“The Project Team were really responsive and did exactly what we asked them to do, and we are very pleased that not only do we have a tool that we can now use ourselves, we also have a number of people who have been trained to use it.”
NHS England’s national team developed a “Channel Shift” tool that looks at modelling the combined effect of diverse urgent and emergency care (UEC) interventions at a system level. To support use of the tool at a local level, NHS England commissioned SCW – working in partnership with Catalyze Consulting and Jeanes Consulting – to work with the Cornwall health and care system.
All areas of England are being required to implement new Urgent Treatment Centres (UTCs) during 2018/19. Cornwall therefore needed to develop the economic case about how many UTCs they should have and where they should be located.

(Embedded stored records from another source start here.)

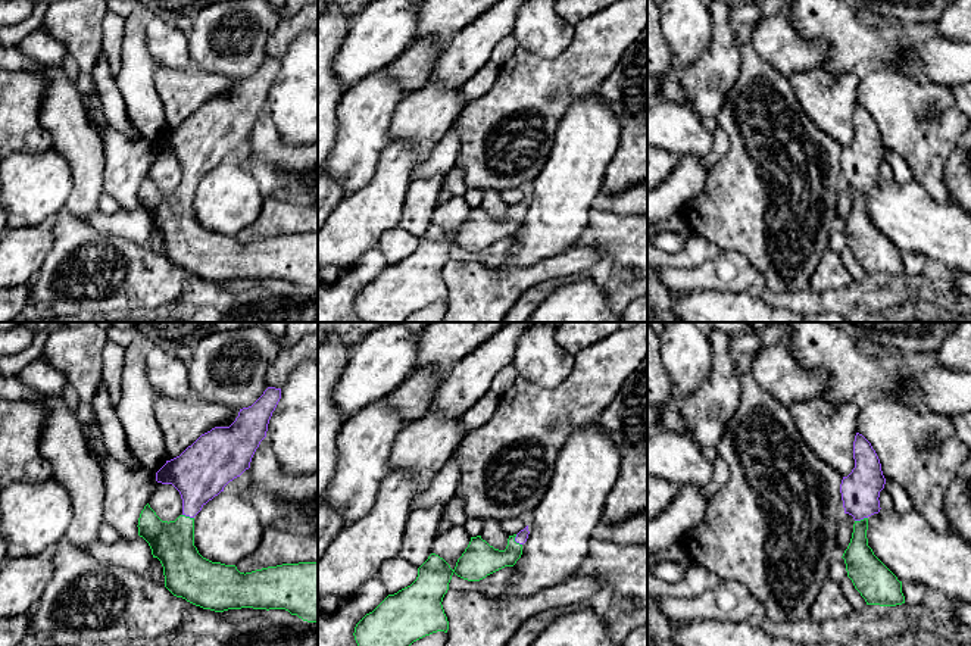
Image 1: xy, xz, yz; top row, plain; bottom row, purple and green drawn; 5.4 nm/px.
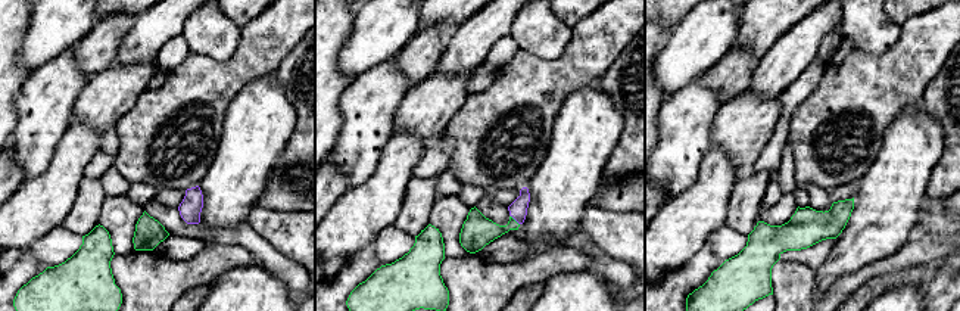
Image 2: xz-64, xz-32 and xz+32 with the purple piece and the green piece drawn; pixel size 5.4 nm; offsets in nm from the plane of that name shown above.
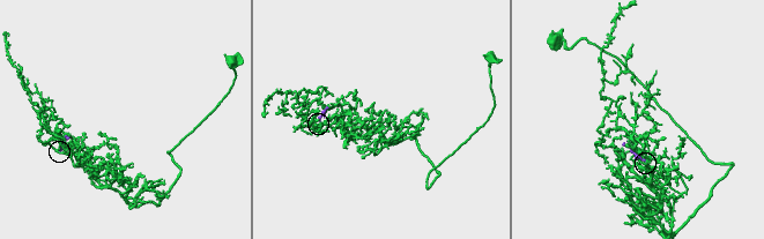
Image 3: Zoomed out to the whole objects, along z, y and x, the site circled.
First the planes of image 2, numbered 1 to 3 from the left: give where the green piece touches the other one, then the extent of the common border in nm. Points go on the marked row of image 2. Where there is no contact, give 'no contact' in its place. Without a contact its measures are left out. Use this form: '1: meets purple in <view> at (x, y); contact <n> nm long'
1: no contact
2: meets purple in xz-32 at (514, 218); contact 70 nm long
3: no contact

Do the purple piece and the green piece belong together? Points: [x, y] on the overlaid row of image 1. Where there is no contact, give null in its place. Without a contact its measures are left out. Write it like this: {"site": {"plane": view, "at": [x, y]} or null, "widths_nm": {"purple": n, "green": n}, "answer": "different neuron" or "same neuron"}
{"site": {"plane": "xz", "at": [515, 540]}, "widths_nm": {"purple": 70, "green": 190}, "answer": "same neuron"}

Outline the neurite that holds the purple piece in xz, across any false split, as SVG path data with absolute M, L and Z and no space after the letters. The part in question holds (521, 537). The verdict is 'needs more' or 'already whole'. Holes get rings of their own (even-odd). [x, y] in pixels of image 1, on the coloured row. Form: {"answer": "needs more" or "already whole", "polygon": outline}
{"answer": "needs more", "polygon": "M527 525L509 536L505 550L494 549L481 536L471 537L453 569L443 558L431 553L410 586L388 594L356 624L353 636L358 646L410 646L433 633L447 633L449 621L441 602L452 575L480 581L505 567L513 567L528 534Z"}

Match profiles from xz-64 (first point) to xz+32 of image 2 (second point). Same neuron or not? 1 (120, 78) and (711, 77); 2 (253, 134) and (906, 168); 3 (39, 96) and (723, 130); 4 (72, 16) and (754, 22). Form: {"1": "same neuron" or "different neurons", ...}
{"1": "different neurons", "2": "same neuron", "3": "different neurons", "4": "different neurons"}

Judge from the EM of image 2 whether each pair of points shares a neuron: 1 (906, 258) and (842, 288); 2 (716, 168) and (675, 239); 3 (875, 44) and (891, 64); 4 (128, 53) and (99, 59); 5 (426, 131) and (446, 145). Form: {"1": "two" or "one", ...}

Another major challenge for the Cornwall health and care system is the high number of Delayed Transfers of Care (DToC) from their acute hospital; system leaders therefore wanted to understand to what extent can the introduction of Integrated Community Teams (ICTs) help to reduce these delays.
The final challenge faced was the system’s limited ability to share data, interpret data and model the data to project forward for strategic planning purposes.
By developing a set of guiding questions for the analysis, through a co-productive project team approach, we were able to coach the client organisations (CCG, STP, NHS England, acute Trust, community Trust, and local AHSN) to a point where data was able to be safely and appropriately shared.
We used this information to help support Cornwall colleagues to determine which priority interventions they wanted to investigate and develop further – this helped them to decide to focus on UTCs and ICTs.
We built a bespoke and innovative ‘UTC Selector’ Tool that can be used flexibly to explore the impact on Emergency Department activity as a result of choosing any particular configuration of potential new UTCs; this brought into sharp relief the trade-off between equity of access, clinical utilisation, and operating cost.
We also explored what capacity and skill-mix would be required for an ICT to achieve maximum impact on reducing DToCs. We raised questions on how best to work across organisations, suggesting system-wide Key Performance Indicators that would encourage new organisational behaviour (e.g. ICTs should be held accountable through new KPIs outside their current remit and empowered to affect the patient journey across organisations).Finally, we trained a team of local business intelligence and finance experts in how to use the model beyond the end of the project period so they could effectively use it routinely in future to understand the impact on a wider range of UEC interventions.
We provided insight into how to optimise the system to best meet the demands of the patient population, avoiding unnecessary duplication
We provided practical advice on how to reduce the number of DToCs, ensuring patients are not spending than need be in hospital
We highlighted the system’s need to become more amenable to sharing the financial data across organisations, and seeing the benefits in doing so
Through the ICT work, we identified the potential to release up to 46 beds in the local acute Trust
We demonstrated how the channel shift tool is designed for application in any UEC system, as is the new UTC Selector Model that is now available for use.